I don't know how I'd missed reading Frank Collinson's "Life in the Saddle", but I had. The author left his middle-class family in England for Texas in 1872 at age 17 and his account of his experiences thereafter is probably unmatched, starting with his description of arriving in Galveston and boarding the train of the G.H.& S.A. Rwy. Co. that took him as far as Flatonia, which was then the end of the line, and traveling by wagon then to San Antonio.
My guess is that Larry McMurtry spun most of "Lonesome Dove" out of Collinson's stories. Here's a sample from Collinson, describing Fort Griffin in NW Texas ca. 1875:
"The buffalo hunters and the skinners, fresh from a womanless country farther west, flocked to Fort Griffin for a fling, their pockets bulging with money. Hardened surveyors and their assistants rode into town with compass and chain after locating countless sections of previously unappropriated land. Bullwhackers and sunburned, bewhiskered soldiers just returned from the indescribable hardships of a Staked Plain campaign with Mackenzie filled the barbershops for shaves and haircuts and hot baths in the tin tubs in the rear. Black sheep from prominent familiers elsewhere flocked to Fort Griffin to forget the past and begin life anew. Questionable women stayed in their shoddy rooms by day, but came boldly out at night when the fiddles began to play, flitting about the saloons, dance halls, and gambling dens like bright butterflies."

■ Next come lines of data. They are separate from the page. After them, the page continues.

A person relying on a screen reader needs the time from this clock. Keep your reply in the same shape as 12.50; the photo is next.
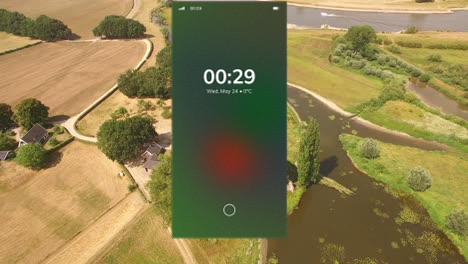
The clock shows 0.29
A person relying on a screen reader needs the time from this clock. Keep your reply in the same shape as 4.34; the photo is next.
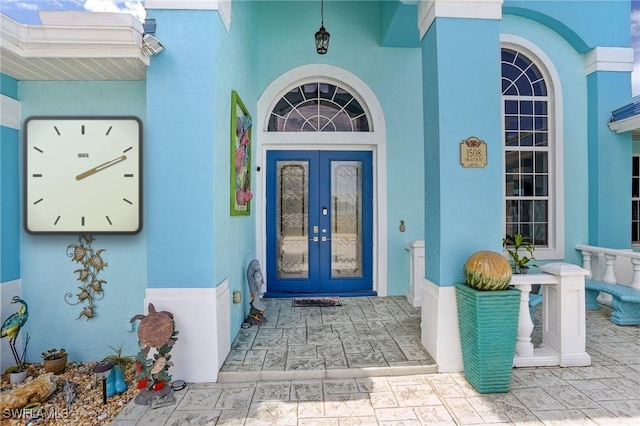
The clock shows 2.11
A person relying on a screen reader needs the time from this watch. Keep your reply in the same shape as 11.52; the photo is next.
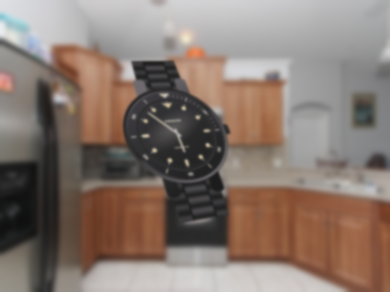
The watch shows 5.53
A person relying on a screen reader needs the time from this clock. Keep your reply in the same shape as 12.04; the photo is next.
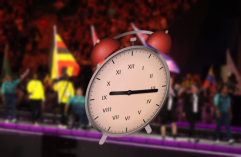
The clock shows 9.16
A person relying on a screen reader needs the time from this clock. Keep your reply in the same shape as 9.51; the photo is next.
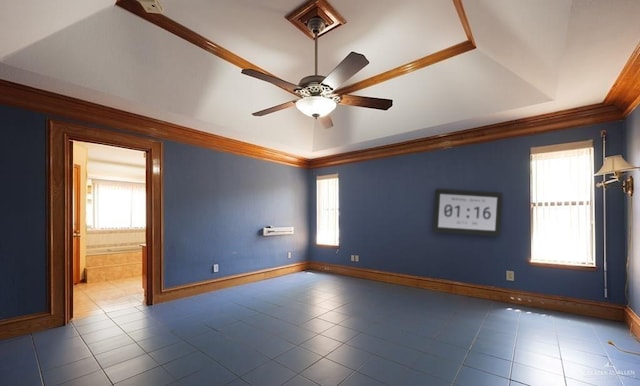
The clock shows 1.16
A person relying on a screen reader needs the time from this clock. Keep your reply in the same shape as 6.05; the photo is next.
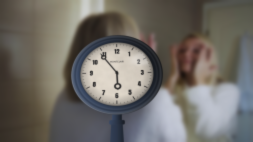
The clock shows 5.54
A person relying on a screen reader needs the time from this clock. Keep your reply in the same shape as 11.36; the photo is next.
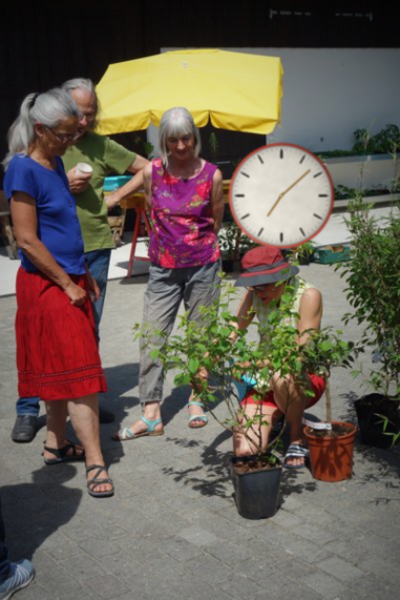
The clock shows 7.08
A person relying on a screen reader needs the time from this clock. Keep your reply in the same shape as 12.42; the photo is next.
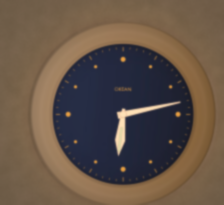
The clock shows 6.13
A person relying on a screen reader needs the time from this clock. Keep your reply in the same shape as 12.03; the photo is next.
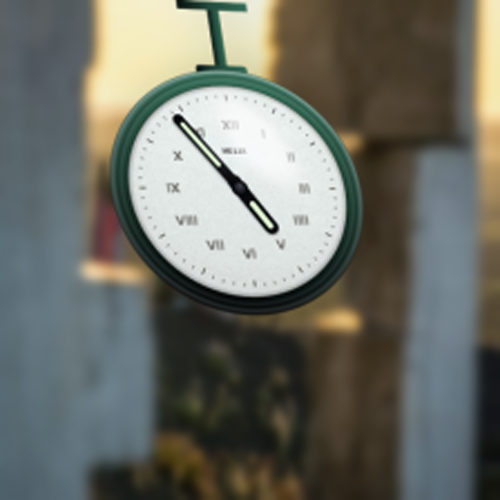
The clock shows 4.54
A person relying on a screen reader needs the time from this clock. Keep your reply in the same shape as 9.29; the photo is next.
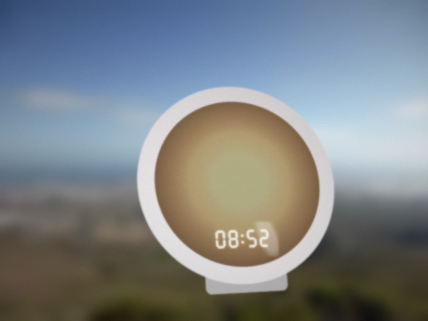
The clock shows 8.52
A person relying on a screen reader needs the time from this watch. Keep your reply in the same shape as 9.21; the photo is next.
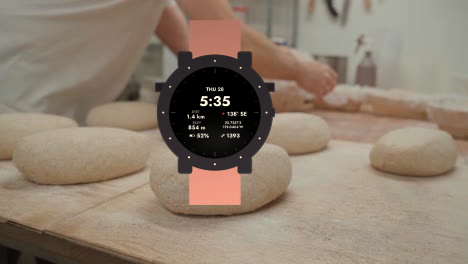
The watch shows 5.35
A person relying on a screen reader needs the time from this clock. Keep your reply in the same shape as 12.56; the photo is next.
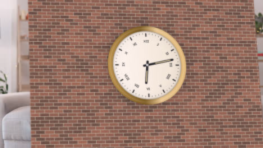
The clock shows 6.13
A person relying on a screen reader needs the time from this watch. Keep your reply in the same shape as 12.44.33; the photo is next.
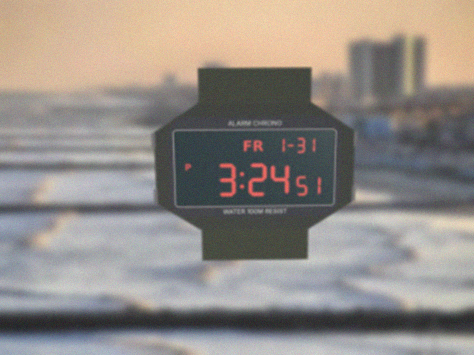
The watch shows 3.24.51
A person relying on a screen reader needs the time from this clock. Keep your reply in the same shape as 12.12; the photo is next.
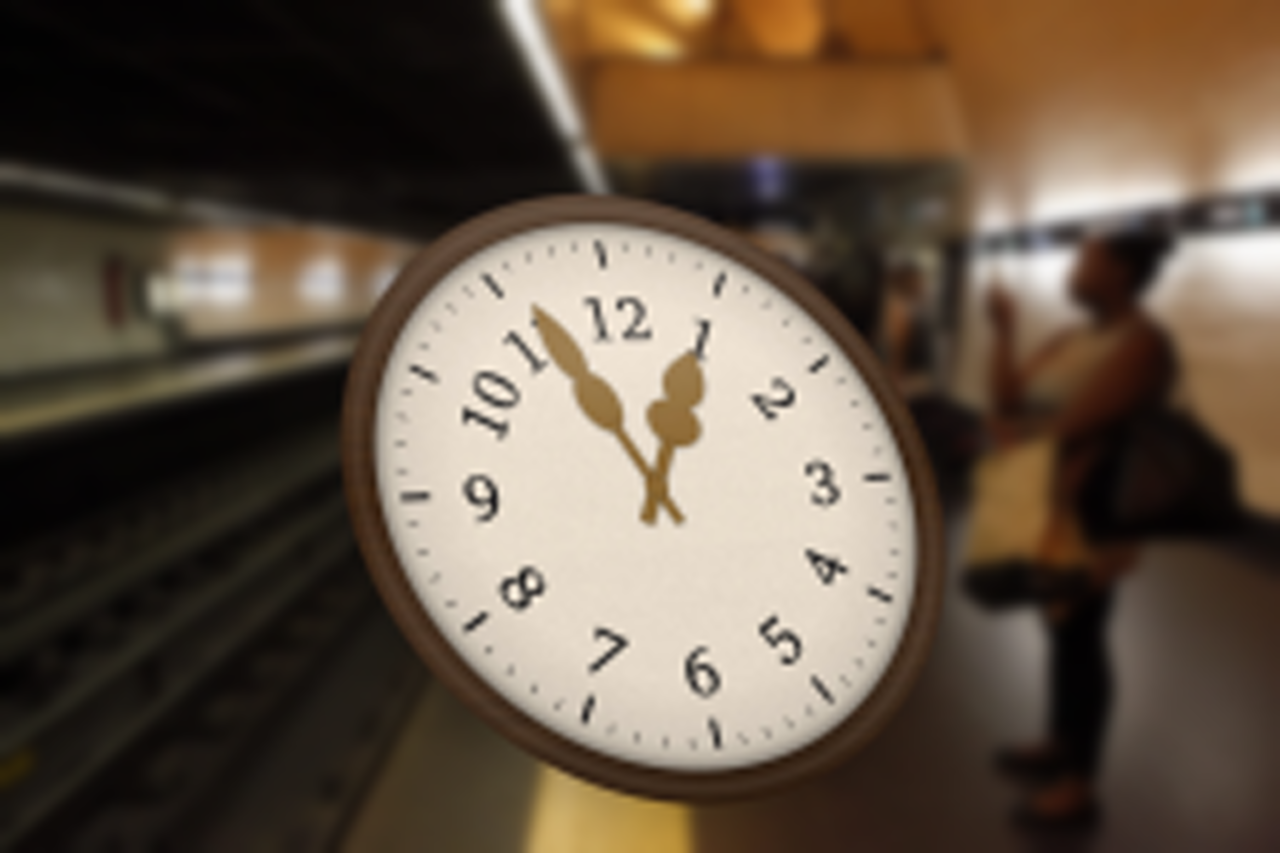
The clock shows 12.56
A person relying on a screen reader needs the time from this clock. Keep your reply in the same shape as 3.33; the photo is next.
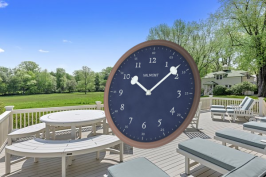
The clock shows 10.08
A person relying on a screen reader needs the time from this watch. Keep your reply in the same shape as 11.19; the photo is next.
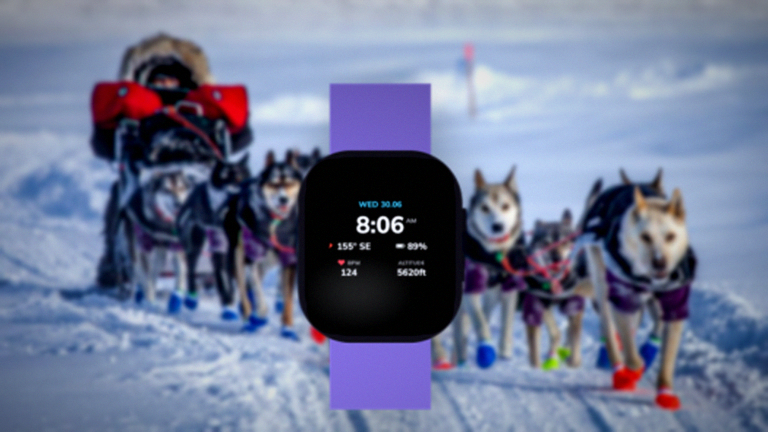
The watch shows 8.06
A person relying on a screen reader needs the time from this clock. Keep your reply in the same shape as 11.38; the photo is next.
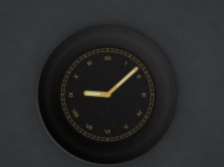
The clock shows 9.08
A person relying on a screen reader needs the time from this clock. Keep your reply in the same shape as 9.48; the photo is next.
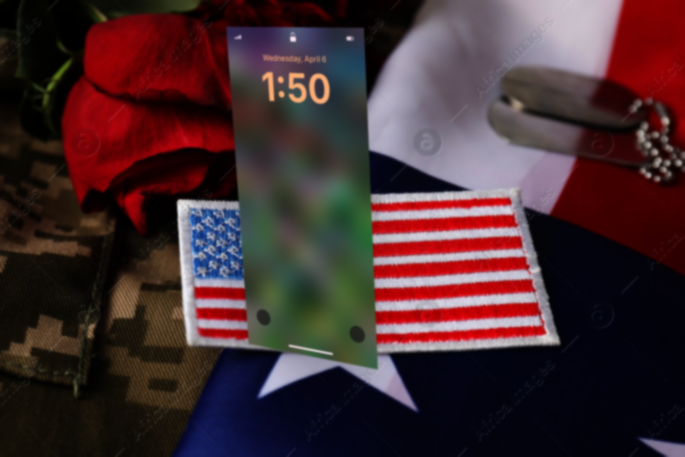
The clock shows 1.50
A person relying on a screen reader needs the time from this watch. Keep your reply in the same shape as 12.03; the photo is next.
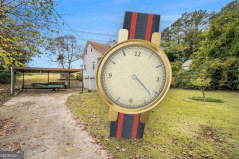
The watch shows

The relevance of this to land surveying is that Collinson gives an amazingly good description of frontier life in North and West Texas during the period when most of the land was surveyed off and so describes the circumstances within which the surveys were made. Of the Texas Surveyors, only T.U. Connelly and Lt. John L. Bullis are mentioned by name.
Do you have a hardcopy?
If so I hope it's graced with Bugbee's illustrations.
> Do you have a hardcopy?
>
> If so I hope it's graced with Bugbee's illustrations.
Yes, the copy I have is the hardback 1964 2nd printing. The illustrations, while well short of C.M. Russell quality, aren't bad.